Developing treatments for ALS is complicated by the many forms of the illness.
“There are genetic causes and nongenetic causes of ALS,” Bedlack says. “Even within the genetic category, there are 40 different genes that can be mutated. So there are potentially hundreds of subtypes of ALS.”
There have been a few breakthroughs, such as the drug tofersen, which the Food and Drug Administration approved for patients with ALS caused by a mutation in a specific gene known as SOD1.
“It's what I would call a home run,” Bedlack says. “Most people who are on this drug for more than two years are stable; their symptoms are not progressing anymore. About 20% are recovering lost motor function. That's fantastic. That’s exactly what we’ve been looking for, but only 1% of everyone with ALS has that form of the disease.”
His own research focuses on what he calls “outliers” — rare patients whose symptoms have reversed.
“I know of 62 people who met published criteria for an ALS diagnosis, and progressed in some cases to where they were totally paralyzed, and then recovered all or most of their lost motor function,” he says. “If I can understand how this is happening, I might be able to make it happen more often.”
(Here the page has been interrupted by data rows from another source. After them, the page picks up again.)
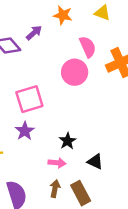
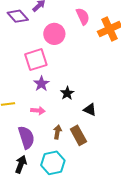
pink circle: (75, 72) -> (54, 34), moved
purple star: (25, 131) -> (41, 84), moved
pink arrow: (57, 163) -> (38, 111), moved

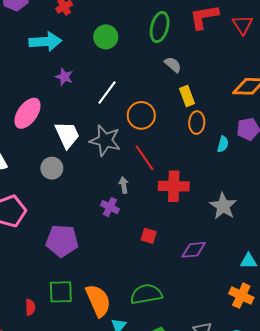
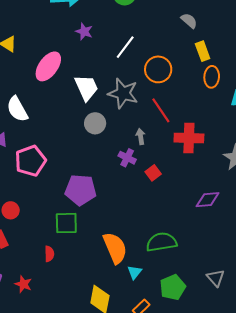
gray circle: (52, 168) -> (95, 123), moved
red square: (149, 236) -> (153, 173), moved, turned 35
green square: (61, 292) -> (66, 223), moved

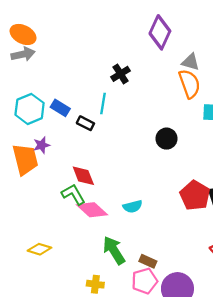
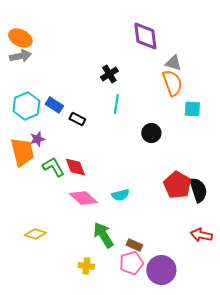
purple diamond: (160, 32) -> (145, 36), turned -32
cyan line: (103, 104) -> (116, 104), moved
green L-shape: (73, 194) -> (53, 167), moved

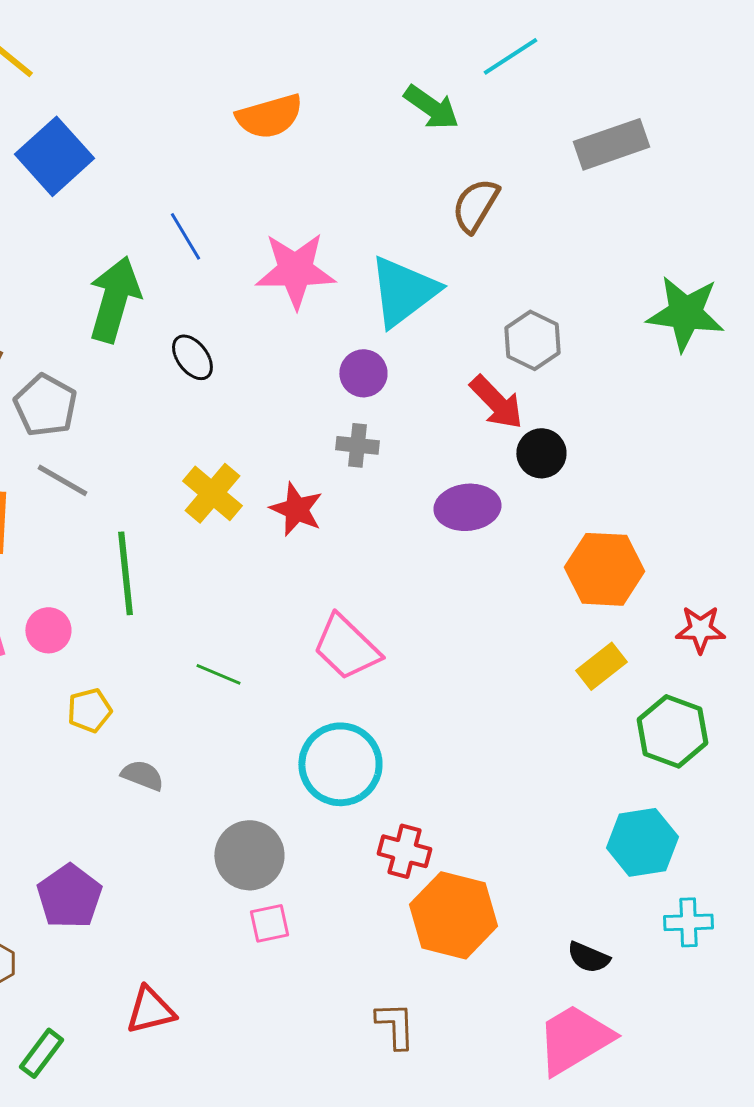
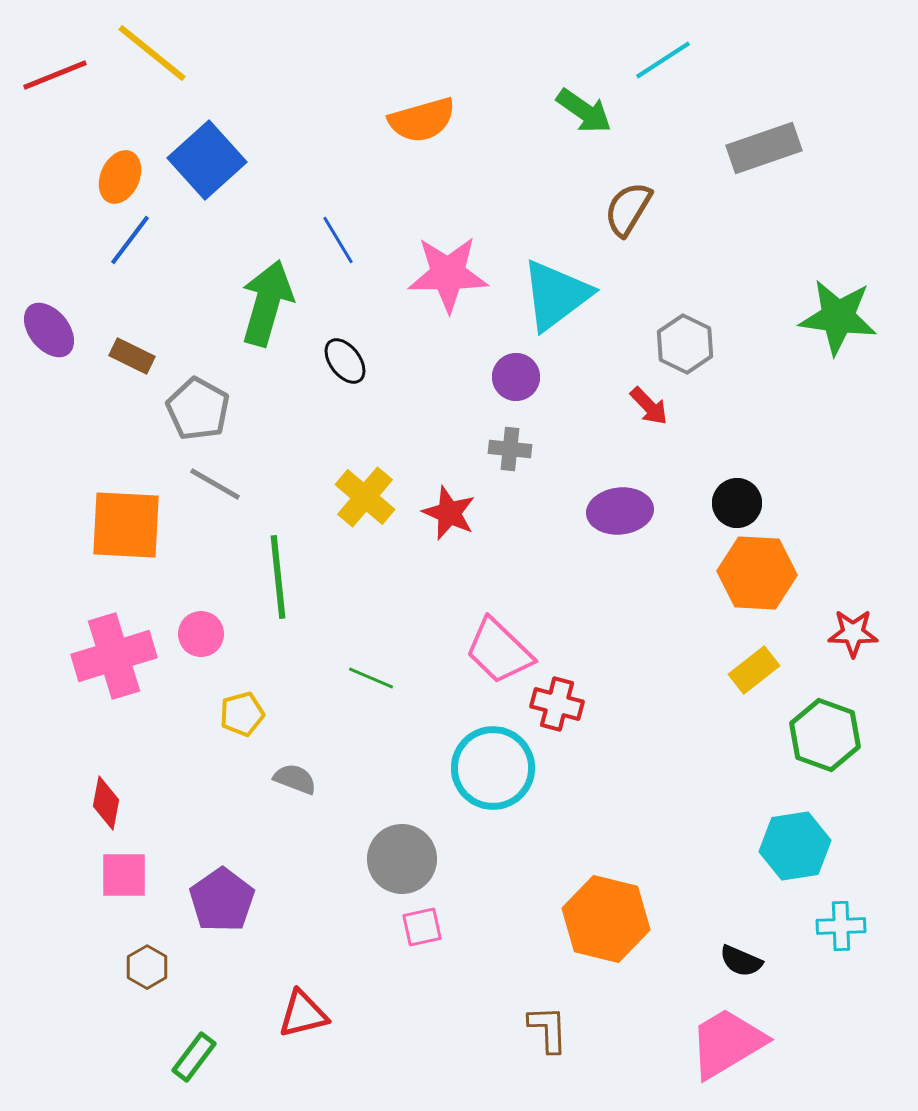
red arrow: (496, 402) -> (649, 406), size x0.7
black circle: (541, 453) -> (737, 503), moved
red cross: (404, 851) -> (557, 704), moved

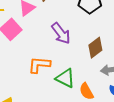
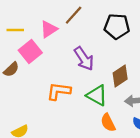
green triangle: (65, 78) -> (97, 95), moved

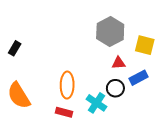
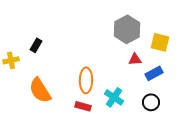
black circle: (115, 88) -> (151, 102), moved

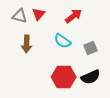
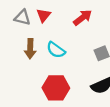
cyan semicircle: (63, 41) -> (56, 50), moved
red hexagon: (64, 77) -> (56, 88), moved

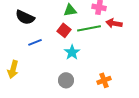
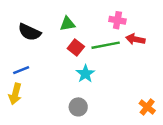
green triangle: (70, 10) -> (68, 24), moved
blue line: (35, 42) -> (21, 70), moved
orange cross: (104, 80) -> (147, 107), moved, turned -32

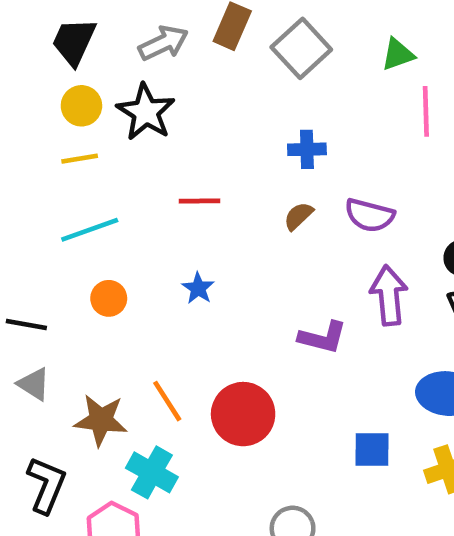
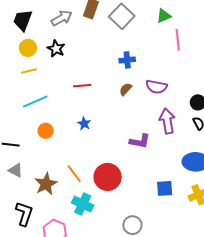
black star: (146, 112) -> (56, 49), size x0.7
brown star: (101, 420) -> (46, 184), turned -30
cyan cross: (152, 472) -> (83, 204), moved

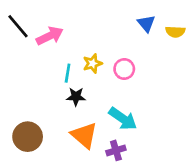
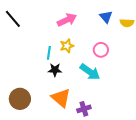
pink arrow: (50, 36) -> (67, 20), moved
pink circle: (124, 69) -> (101, 50), moved
cyan arrow: (123, 119) -> (90, 72), moved

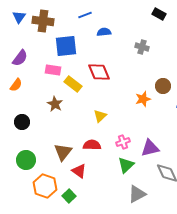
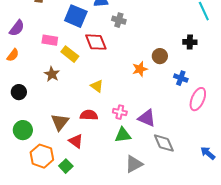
blue square: (66, 46) -> (76, 16), moved, turned 30
gray cross: (142, 47) -> (119, 20), moved
yellow triangle: (100, 116) -> (97, 86), turned -40
pink cross: (123, 142) -> (120, 112), turned 32
purple triangle: (150, 148) -> (147, 118), turned 36
green triangle: (126, 165) -> (123, 135), turned 36

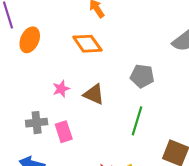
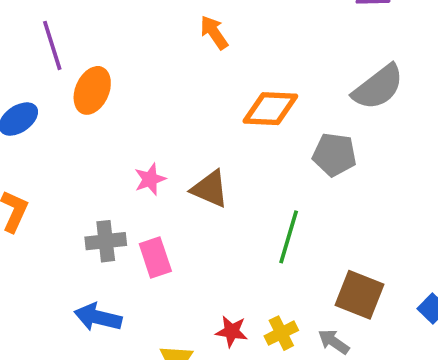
orange diamond: (87, 44) -> (270, 109), moved, turned -52
gray pentagon: (142, 76) -> (334, 155), moved

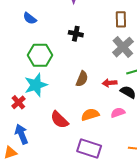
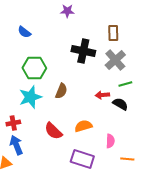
black cross: (76, 34) -> (83, 51), moved, size x1.6
brown semicircle: (82, 79) -> (61, 91), moved
red cross: (18, 102) -> (13, 123), moved, turned 32
pink semicircle: (118, 113) -> (110, 141), moved, turned 112

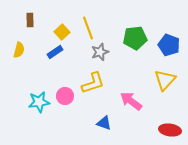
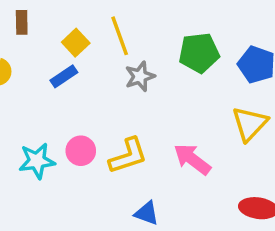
yellow L-shape: (93, 83) -> (128, 156), moved
blue triangle: (104, 123) -> (147, 213), moved

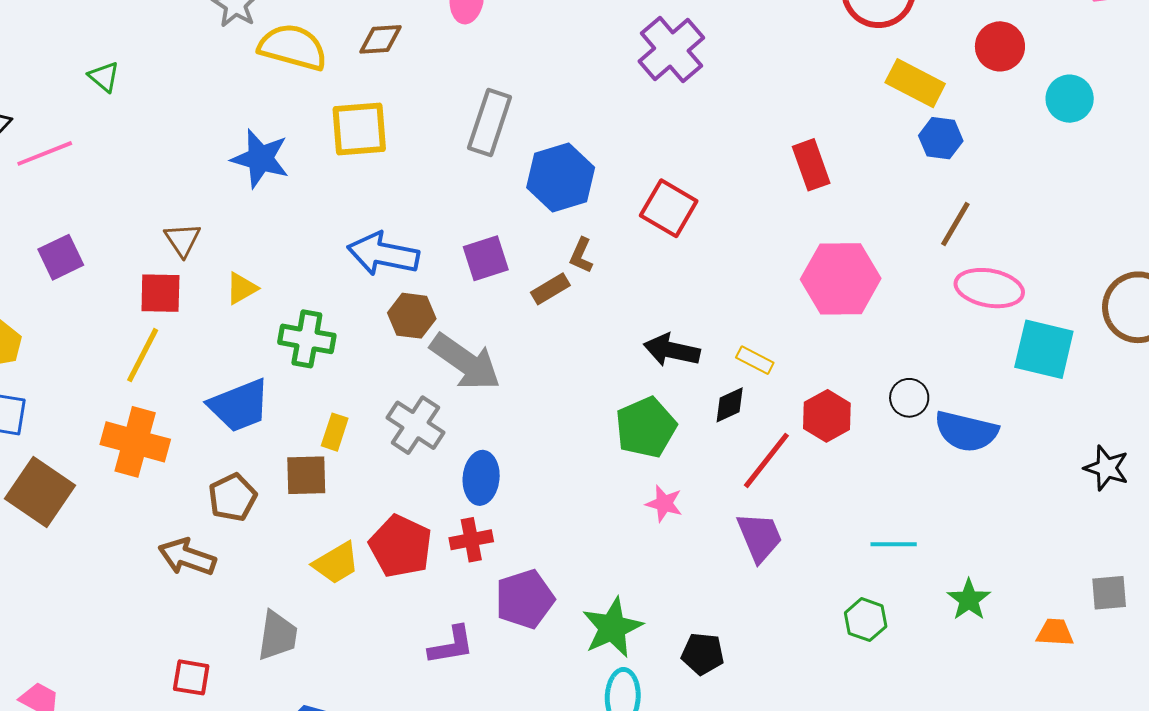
This year, he will conduct two new clinical trials. One involves manipulating a gut microbiome to try to slow ALS by isolating an organism called Phocaeicola vulgatus in the stool of a donor whose illness is progressing slowly and transplanting it to other patients. The second trial focuses on a gene mutation that Bedlack discovered was present among a third of the patients whose symptoms had reversed. The gene controls how much a person has of something called insulin-like growth factor binding protein 7 (IGFBP7).
“My theory is that some people have a lot less of this protein, and that actually sets them up to be able to recover from ALS,” he says. “I'm working on a trial to try to knock that protein down as much as I can to see if it will help anyone else recover.”
In May, Bedlack gave the keynote address to the I Am ALS 2025 Community Summit in Washington. His theme was cultivating hope.
“Hope is so much more than just an emotion,” Bedlack told attendees. “It’s more, even, than a coping strategy. I’ve come to believe that hope is a treatment. If you look across just about every disease where hope has been studied, those that have more of it do much better than those with less of it. They live much longer if they’re more hopeful.”
Editor’s note: A scholarship (fund No. 4637) was established for MBA students at William & Mary in memory of Jennifer Quartana Guethoff ’88, M.B.A. ’95, who died from ALS in 2020. She was Deloitte’s inaugural global deputy chief ethics officer and a Society of 1918 member. Ray Gowin ’67, a former W&M football player who died in September after battling ALS, requested donations to the Duke ALS Clinic in support of Bedlack.